Humanity faces some of the biggest challenges in its history. At the same time, the knowledge and technological capability we have at our disposal to meet these challenges are just as great. But meeting these challenges is easier said than done.
It will require the involvement of physicists, chemists, earth scientists, biologists, mathematicians, computer scientists, engineers, clinicians, economists, entrepreneurs, social scientists and policymakers. And although they may share the same goals, they rarely attend the same conferences, read the same journals or even speak the same language. This Global Goals Week we at Springer Nature are asking ourselves what we can do to help bring people together and to join the dots between research and the solutions we need to build a better, more sustainable world.
In 2016, Springer Nature launched the Grand Challenges Programme as a means to focus on what we could do as a publisher to support the Goals in areas that we felt we could make the strongest contribution — sustainable cities, global health, climate change, the digitally transformed world, and the food-energy-water nexus.
We created a portal to showcase content on these topics to encourage researchers to look beyond their own discipline. In 2018, we held the Science and the Sustainable City Summit in Singapore to bring together leaders in research, technology, business and policy to discuss approaches that are already being used to make cities healthier, happier and more equitable for their citizens. We also founded Science on the Hill (formerly known as Science Meets Congress), a series of events held in Washington DC that connects researchers to members of Congress and their staff to discuss the impact that science can have in tackling problems like the energy crisis, plastic waste, and improving public health through artificial intelligence. And we’ve already begun to publish the Encyclopedia of the UN Sustainable Development Goals, the first major reference work addressing each of the 17 Goals, and which sits alongside our flagship SDG monograph series.

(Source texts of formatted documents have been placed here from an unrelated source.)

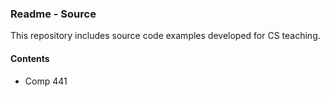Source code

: ### Readme - Source

This repository includes source code examples developed for CS teaching.

#### Contents
* Comp 441
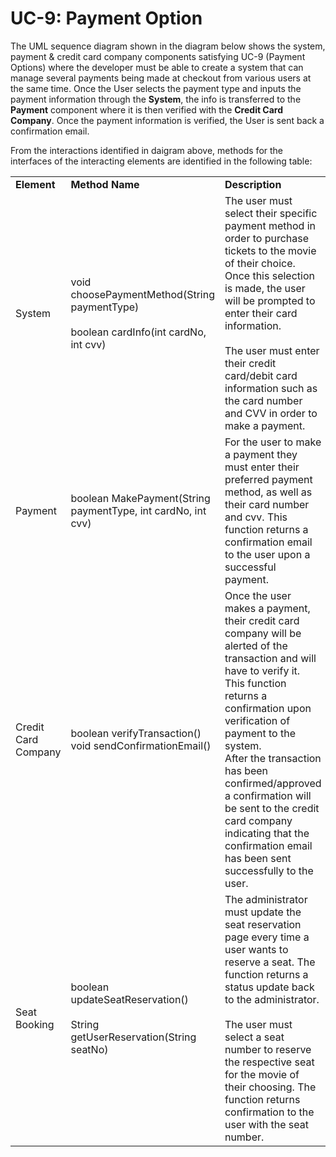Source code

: # UC-9: Payment Option
The UML sequence diagram shown in the diagram below shows the system, payment & credit card company components satisfying UC-9 (Payment Options) where the developer must be able to create a system that can manage several payments being made at checkout from various users at the same time. Once the User selects the payment type and inputs the payment information through the **System**, the info is transferred to the **Payment** component where it is then verified with the **Credit Card Company**. Once the payment information is verified, the User is sent back a confirmation email.

From the interactions identified in daigram above, methods for the interfaces of the interacting elements are identified in the following table: 
<table>
    <tr>
        <td><b>Element</b></td>
        <td><b>Method Name</b></td>
        <td><b>Description</b></td>
    </tr>
    <tr>
        <td>System</td>
        <td>
            void choosePaymentMethod(String paymentType)
            <br><br>
            boolean cardInfo(int cardNo, int cvv)
        </td>
        <td>
            The user must select their specific payment method in order to purchase tickets to the movie of their choice. Once this selection is made, the user will be prompted to enter their card information.
            <br><br>
            The user must enter their credit card/debit card information such as the card number and CVV in order to make a payment.
        </td>
    </tr>
    <tr>
        <td>Payment</td>
        <td>
            boolean MakePayment(String paymentType, int cardNo, int cvv)
        </td>
        <td>
            For the user to make a payment they must enter their preferred payment method, as well as their card number and cvv. This function returns a confirmation email to the user upon a successful payment.
        </td>
    </tr>
    <tr>
        <td>Credit Card Company</td>
        <td>
            boolean verifyTransaction()
            <br>
            void sendConfirmationEmail()
        </td>
        <td>
            Once the user makes a payment, their credit card company will be alerted of the transaction and will have to verify it. This function returns a confirmation upon verification of payment to the system.
            <br>
            After the transaction has been confirmed/approved a confirmation will be sent to the credit card company indicating that the confirmation email has been sent successfully to the user.
        </td>
    </tr>
    <tr>
        <td>Seat Booking</td>
        <td>
           boolean updateSeatReservation()
            <br><br>
            String getUserReservation(String seatNo)
        </td>
        <td>
            The administrator must update the seat reservation page every time a user wants to reserve a seat. The function returns a status update back to the administrator. 
            <br><br>
            The user must select a seat number to reserve the respective seat for the movie of their choosing. The function returns confirmation to the user with the seat number. 
        </td>
    </tr>
</table>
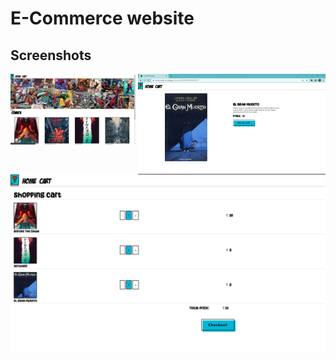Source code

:# E-Commerce website

## Screenshots

<img src='./README IMAGE/Home page.png' width='200' align='left'>
<img src='./README IMAGE/Product details Page.png' width='300' align='right'>
<img src='./README IMAGE/cart page.png'>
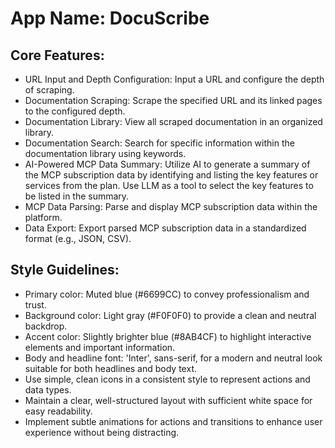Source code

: # **App Name**: DocuScribe

## Core Features:

- URL Input and Depth Configuration: Input a URL and configure the depth of scraping.
- Documentation Scraping: Scrape the specified URL and its linked pages to the configured depth.
- Documentation Library: View all scraped documentation in an organized library.
- Documentation Search: Search for specific information within the documentation library using keywords.
- AI-Powered MCP Data Summary: Utilize AI to generate a summary of the MCP subscription data by identifying and listing the key features or services from the plan. Use LLM as a tool to select the key features to be listed in the summary.
- MCP Data Parsing: Parse and display MCP subscription data within the platform.
- Data Export: Export parsed MCP subscription data in a standardized format (e.g., JSON, CSV).

## Style Guidelines:

- Primary color: Muted blue (#6699CC) to convey professionalism and trust.
- Background color: Light gray (#F0F0F0) to provide a clean and neutral backdrop.
- Accent color: Slightly brighter blue (#8AB4CF) to highlight interactive elements and important information.
- Body and headline font: 'Inter', sans-serif, for a modern and neutral look suitable for both headlines and body text.
- Use simple, clean icons in a consistent style to represent actions and data types.
- Maintain a clear, well-structured layout with sufficient white space for easy readability.
- Implement subtle animations for actions and transitions to enhance user experience without being distracting.
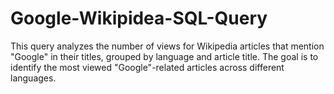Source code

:# Google-Wikipidea-SQL-Query
This query analyzes the number of views for Wikipedia articles that mention "Google" in their titles, grouped by language and article title. The goal is to identify the most viewed "Google"-related articles across different languages.
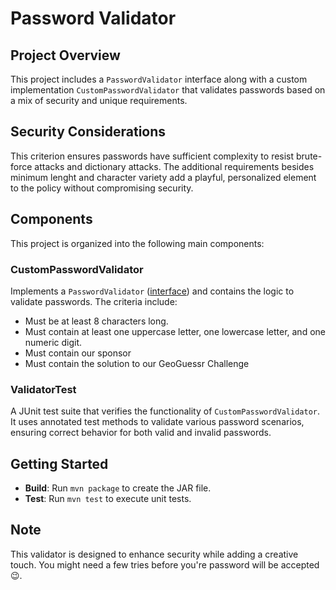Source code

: # Password Validator

## Project Overview
This project includes a `PasswordValidator` interface along with a custom implementation `CustomPasswordValidator` that validates passwords based on a mix of security and unique requirements. 

## Security Considerations
This criterion ensures passwords have sufficient complexity to resist brute-force attacks and dictionary attacks. The additional requirements besides minimum lenght and character variety add a playful, personalized element to the policy without compromising security.

## Components


This project is organized into the following main components:

### CustomPasswordValidator
Implements a `PasswordValidator` ([interface](https://github.com/athenaeum-brew/password-validator)) and contains the logic to validate passwords. The criteria include:
- Must be at least 8 characters long.
- Must contain at least one uppercase letter, one lowercase letter, and one numeric digit.
- Must contain our sponsor
- Must contain the solution to our GeoGuessr Challenge

### ValidatorTest
A JUnit test suite that verifies the functionality of `CustomPasswordValidator`. It uses annotated test methods to validate various password scenarios, ensuring correct behavior for both valid and invalid passwords.

## Getting Started 
- **Build**: Run `mvn package` to create the JAR file.
- **Test**: Run `mvn test` to execute unit tests.


## Note
This validator is designed to enhance security while adding a creative touch. You might need a few tries before you're password will be accepted 😉.
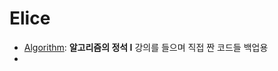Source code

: # Elice

- [Algorithm](https://github.com/DAUN3046/Elice/tree/main/Algorithm): **알고리즘의 정석 I** 강의를 들으며 직접 짠 코드들 백업용 
- 

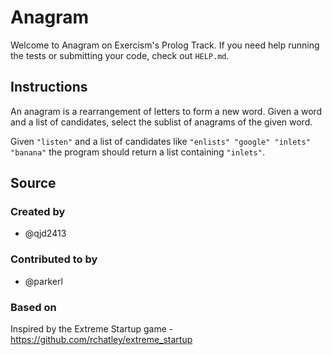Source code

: # Anagram

Welcome to Anagram on Exercism's Prolog Track.
If you need help running the tests or submitting your code, check out `HELP.md`.

## Instructions

An anagram is a rearrangement of letters to form a new word.
Given a word and a list of candidates, select the sublist of anagrams of the given word.

Given `"listen"` and a list of candidates like `"enlists" "google"
"inlets" "banana"` the program should return a list containing
`"inlets"`.

## Source

### Created by

- @qjd2413

### Contributed to by

- @parkerl

### Based on

Inspired by the Extreme Startup game - https://github.com/rchatley/extreme_startup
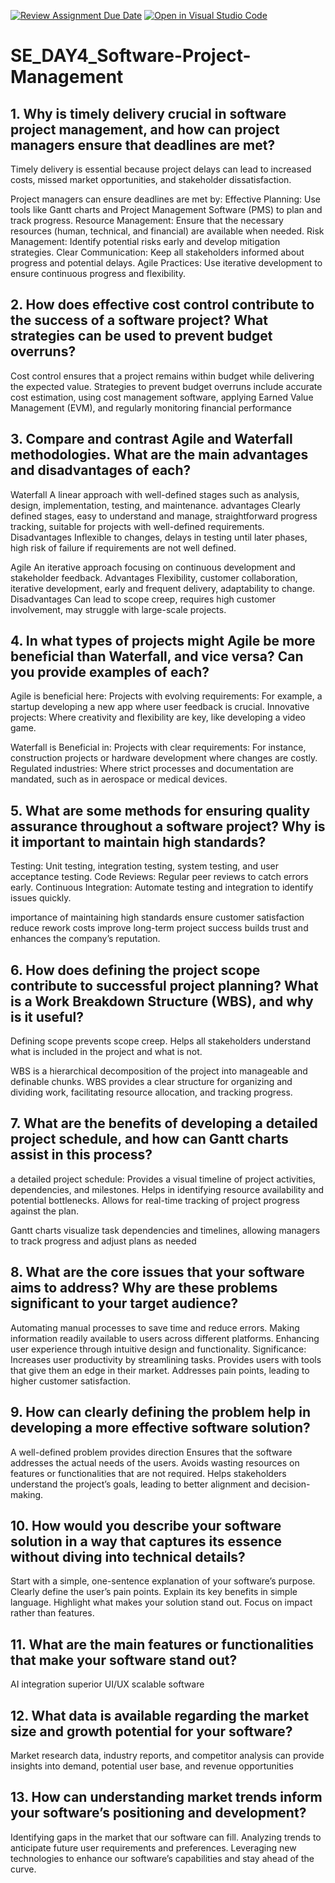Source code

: [![Review Assignment Due Date](https://classroom.github.com/assets/deadline-readme-button-22041afd0340ce965d47ae6ef1cefeee28c7c493a6346c4f15d667ab976d596c.svg)](https://classroom.github.com/a/9pw6JKcu)
[![Open in Visual Studio Code](https://classroom.github.com/assets/open-in-vscode-2e0aaae1b6195c2367325f4f02e2d04e9abb55f0b24a779b69b11b9e10269abc.svg)](https://classroom.github.com/online_ide?assignment_repo_id=18434128&assignment_repo_type=AssignmentRepo)
# SE_DAY4_Software-Project-Management
## 1. Why is timely delivery crucial in software project management, and how can project managers ensure that deadlines are met?
Timely delivery is essential because project delays can lead to increased costs, missed market opportunities, and stakeholder dissatisfaction.

Project managers can ensure deadlines are met by:
Effective Planning: Use tools like Gantt charts and Project Management Software (PMS) to plan and track progress.
Resource Management: Ensure that the necessary resources (human, technical, and financial) are available when needed.
Risk Management: Identify potential risks early and develop mitigation strategies.
Clear Communication: Keep all stakeholders informed about progress and potential delays.
Agile Practices: Use iterative development to ensure continuous progress and flexibility.

## 2. How does effective cost control contribute to the success of a software project? What strategies can be used to prevent budget overruns?
Cost control ensures that a project remains within budget while delivering the expected value.
Strategies to prevent budget overruns include accurate cost estimation, using cost management software, applying Earned Value Management (EVM), and regularly monitoring financial performance​

## 3. Compare and contrast Agile and Waterfall methodologies. What are the main advantages and disadvantages of each?
Waterfall
A linear approach with well-defined stages such as analysis, design, implementation, testing, and maintenance.
advantages
Clearly defined stages, easy to understand and manage, straightforward progress tracking, suitable for projects with well-defined requirements.
Disadvantages 
 Inflexible to changes, delays in testing until later phases, high risk of failure if requirements are not well defined.
 
Agile
An iterative approach focusing on continuous development and stakeholder feedback. 
Advantages 
Flexibility, customer collaboration, iterative development, early and frequent delivery, adaptability to change.
Disadvantages
 Can lead to scope creep, requires high customer involvement, may struggle with large-scale projects.
 
## 4. In what types of projects might Agile be more beneficial than Waterfall, and vice versa? Can you provide examples of each?
Agile is beneficial here:
Projects with evolving requirements: For example, a startup developing a new app where user feedback is crucial.
Innovative projects: Where creativity and flexibility are key, like developing a video game.

Waterfall is Beneficial in:
Projects with clear requirements: For instance, construction projects or hardware development where changes are costly.
Regulated industries: Where strict processes and documentation are mandated, such as in aerospace or medical devices.

## 5. What are some methods for ensuring quality assurance throughout a software project? Why is it important to maintain high standards?
Testing: Unit testing, integration testing, system testing, and user acceptance testing.
Code Reviews: Regular peer reviews to catch errors early.
Continuous Integration: Automate testing and integration to identify issues quickly.

importance of maintaining high standards
ensure customer satisfaction
reduce rework costs
improve long-term project success​
builds trust and enhances the company’s reputation.

## 6. How does defining the project scope contribute to successful project planning? What is a Work Breakdown Structure (WBS), and why is it useful?
Defining scope prevents scope creep.
Helps all stakeholders understand what is included in the project and what is not.

WBS is a hierarchical decomposition of the project into manageable and definable chunks.
WBS provides a clear structure for organizing and dividing work, facilitating resource allocation, and tracking progress.

## 7. What are the benefits of developing a detailed project schedule, and how can Gantt charts assist in this process?
a detailed project schedule:
Provides a visual timeline of project activities, dependencies, and milestones.
Helps in identifying resource availability and potential bottlenecks.
Allows for real-time tracking of project progress against the plan.

Gantt charts visualize task dependencies and timelines, allowing managers to track progress and adjust plans as needed​

## 8. What are the core issues that your software aims to address? Why are these problems significant to your target audience?
Automating manual processes to save time and reduce errors.
Making information readily available to users across different platforms.
Enhancing user experience through intuitive design and functionality.
Significance:
Increases user productivity by streamlining tasks.
Provides users with tools that give them an edge in their market.
Addresses pain points, leading to higher customer satisfaction.

## 9. How can clearly defining the problem help in developing a more effective software solution?
A well-defined problem provides direction
Ensures that the software addresses the actual needs of the users.
Avoids wasting resources on features or functionalities that are not required.
Helps stakeholders understand the project’s goals, leading to better alignment and decision-making.

## 10. How would you describe your software solution in a way that captures its essence without diving into technical details?
Start with a simple, one-sentence explanation of your software’s purpose.
Clearly define the user’s pain points.
Explain its key benefits in simple language.
Highlight what makes your solution stand out.
Focus on impact rather than features.

## 11. What are the main features or functionalities that make your software stand out?
 AI integration
 superior UI/UX
 scalable software
 
## 12. What data is available regarding the market size and growth potential for your software?
Market research data, industry reports, and competitor analysis can provide insights into demand, potential user base, and revenue opportunities

## 13. How can understanding market trends inform your software’s positioning and development?
Identifying gaps in the market that our software can fill.
Analyzing trends to anticipate future user requirements and preferences.
Leveraging new technologies to enhance our software’s capabilities and stay ahead of the curve.
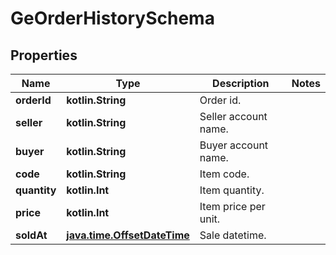 
# GeOrderHistorySchema

## Properties
Name | Type | Description | Notes
------------ | ------------- | ------------- | -------------
**orderId** | **kotlin.String** | Order id. | 
**seller** | **kotlin.String** | Seller account name. | 
**buyer** | **kotlin.String** | Buyer account name. | 
**code** | **kotlin.String** | Item code. | 
**quantity** | **kotlin.Int** | Item quantity. | 
**price** | **kotlin.Int** | Item price per unit. | 
**soldAt** | [**java.time.OffsetDateTime**](java.time.OffsetDateTime.md) | Sale datetime. | 



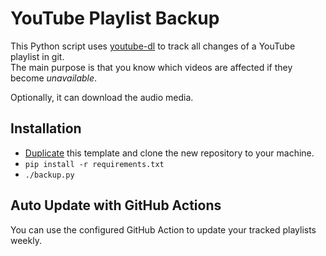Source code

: # YouTube Playlist Backup

This Python script uses [youtube-dl](https://github.com/ytdl-org/youtube-dl) to track all changes of a YouTube playlist in git.  
The main purpose is that you know which videos are affected if they become _unavailable_.

Optionally, it can download the audio media.

## Installation

- [Duplicate](https://github.com/m1ckey/youtube-playlist-backup/generate) this template and clone the new repository to your machine.
- `pip install -r requirements.txt`
- `./backup.py`

## Auto Update with GitHub Actions
You can use the configured GitHub Action to update your tracked playlists weekly.

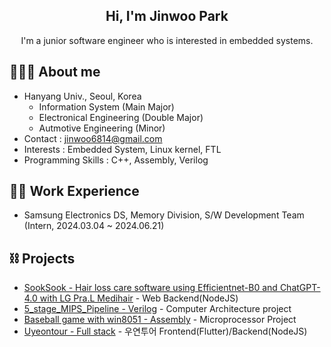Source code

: <div align="center">
  <h2> Hi, I'm Jinwoo Park </h2> 
  I'm a junior software engineer who is interested in embedded systems. <br>
</div>

## 👩🏻‍💻 About me
- Hanyang Univ., Seoul, Korea 
  - Information System (Main Major) 
  - Electronical Engineering (Double Major)
  - Autmotive Engineering (Minor)
- Contact : jinwoo6814@gmail.com
- Interests : Embedded System, Linux kernel, FTL
- Programming Skills : C++, Assembly, Verilog

## 🏃‍♀️ Work Experience
- Samsung Electronics DS, Memory Division, S/W Development Team (Intern, 2024.03.04 ~ 2024.06.21)

## ⛓ Projects
- [SookSook - Hair loss care software using Efficientnet-B0 and ChatGPT-4.0 with LG Pra.L Medihair](https://github.com/SEproject-Medihair) - Web Backend(NodeJS)
- [5_stage_MIPS_Pipeline - Verilog](https://github.com/manmac99/5_stage_MIPS_Pipeline) - Computer Architecture project
- [Baseball game with win8051 - Assembly](https://github.com/manmac99/Microprocessor_Final_Project) - Microprocessor Project
- [Uyeontour - Full stack](https://uyeontour.ngrok.io/) - 우연투어 Frontend(Flutter)/Backend(NodeJS)
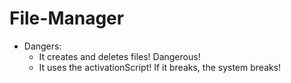 # File-Manager

- Dangers:
  - It creates and deletes files! Dangerous!
  - It uses the activationScript! If it breaks, the system breaks!
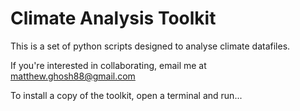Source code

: # Climate Analysis Toolkit


This is a set of python scripts designed to analyse climate datafiles.

If you're interested in collaborating, email me at matthew.ghosh88@gmail.com

To install a copy of the toolkit, open a terminal and run...
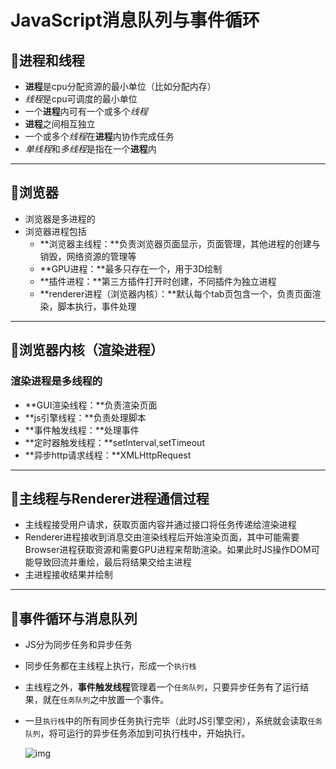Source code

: # JavaScript消息队列与事件循环

## :bookmark:进程和线程

+ **进程**是cpu分配资源的最小单位（比如分配内存）
+ *线程*是cpu可调度的最小单位
+ 一个**进程**内可有一个或多个*线程*
+ **进程**之间相互独立
+ 一个或多个*线程*在**进程**内协作完成任务
+ *单线程*和*多线程*是指在一个**进程**内

----------------------------------------------------
## :bookmark:浏览器

 + 浏览器是多进程的
 + 浏览器进程包括
   + **浏览器主线程：**负责浏览器页面显示，页面管理，其他进程的创建与销毁，网络资源的管理等
   + **GPU进程：**最多只存在一个，用于3D绘制
   + **插件进程：**第三方插件打开时创建，不同插件为独立进程
   + **renderer进程（浏览器内核）：**默认每个tab页包含一个，负责页面渲染，脚本执行，事件处理

-----------------------------------------------------
## :bookmark:浏览器内核（渲染进程）

### 渲染进程是多线程的

+ **GUI渲染线程：**负责渲染页面
+ **js引擎线程：**负责处理脚本
+ **事件触发线程：**处理事件
+ **定时器触发线程：**setInterval,setTimeout
+ **异步http请求线程：**XMLHttpRequest

-----------------------------------------------------

## :bookmark:主线程与Renderer进程通信过程

+ 主线程接受用户请求，获取页面内容并通过接口将任务传递给渲染进程
+ Renderer进程接收到消息交由渲染线程后开始渲染页面，其中可能需要Browser进程获取资源和需要GPU进程来帮助渲染。如果此时JS操作DOM可能导致回流并重绘，最后将结果交给主进程
+ 主进程接收结果并绘制

-----------------------------------------------------
## :bookmark:事件循环与消息队列

+ JS分为同步任务和异步任务

+ 同步任务都在主线程上执行，形成一个`执行栈`

+ 主线程之外，**事件触发线程**管理着一个`任务队列`，只要异步任务有了运行结果，就在`任务队列`之中放置一个事件。

+ 一旦`执行栈`中的所有同步任务执行完毕（此时JS引擎空闲），系统就会读取`任务队列`，将可运行的异步任务添加到可执行栈中，开始执行。

  ![img](https://user-gold-cdn.xitu.io/2018/1/21/1611938b898ed9ef?imageslim)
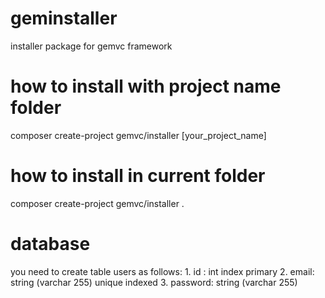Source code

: # geminstaller
installer package for gemvc framework
# how to install with project name folder
composer create-project gemvc/installer [your_project_name]
# how to install in current folder
composer create-project gemvc/installer . 
# database 
you need to create table users as follows:
    1. id : int index primary
    2. email: string (varchar 255) unique indexed
    3. password: string (varchar 255)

So we’ve made a great start. But one thing that has become increasingly clear is the near-boundless enthusiasm of our colleagues in finding ways in which we as a publisher can help to make the world a better place. What’s more, the journals, magazines, books, databases and other researcher services we produce cover every area of academic scholarship. They reach all areas of research that are needed to fulfil the Goals — from the natural sciences to engineering, clinical practice to public policy, mathematics to computer science, humanities and social science to business. Which led us to think that our initial decision to focus on just a subset of the Goals was overly modest.
And so, earlier this year we decided to expand the remit of our Grand Challenges Programme to become the Springer Nature Sustainable Development Goals Programme. The aim of this programme is to empower a greater span of Springer Nature to contribute to supporting research and researchers from all areas of scholarship to seek solutions to all 17 of the UN Sustainable Development Goals.
We’ve formed internal working groups to assess the ways our publishing activity is already supporting specific goals, and what more we might be able to do to make a meaningful difference to communication, and sometimes collaboration around these goals.
Beyond supporting specific disciplines, we also believe that UN SDG framework presents us with a duty to support researchers in the Global South. Although the challenges that the Goals represent face us all, they weigh most heavily on those in lower and middle-income countries. Our subscription content is already available to researchers in some of the lowest-income countries through Research4Life. And we are the world’s largest Open Access publisher.
But we want to do more. It’s not enough to give researchers in these countries access to our content. Many of the solutions to the goals will only be found in the Global South and can only be found by including scholars, community stakeholders, practitioners and policymakers in the research programmes that seek those solutions at their inception. And so, we want to improve the representation of researchers from these countries as authors, referees and editorial boards of our journals and books.
The challenges that face us demand action from all of us. Each of us can and should do our bit through individual lifestyle changes like eating less meat, using less plastic, consuming less energy. But this is unlikely to be enough. What is needed is coordinated collective action led by governments, informed by experts and consulted on by civil society organisations, businesses and the wider public.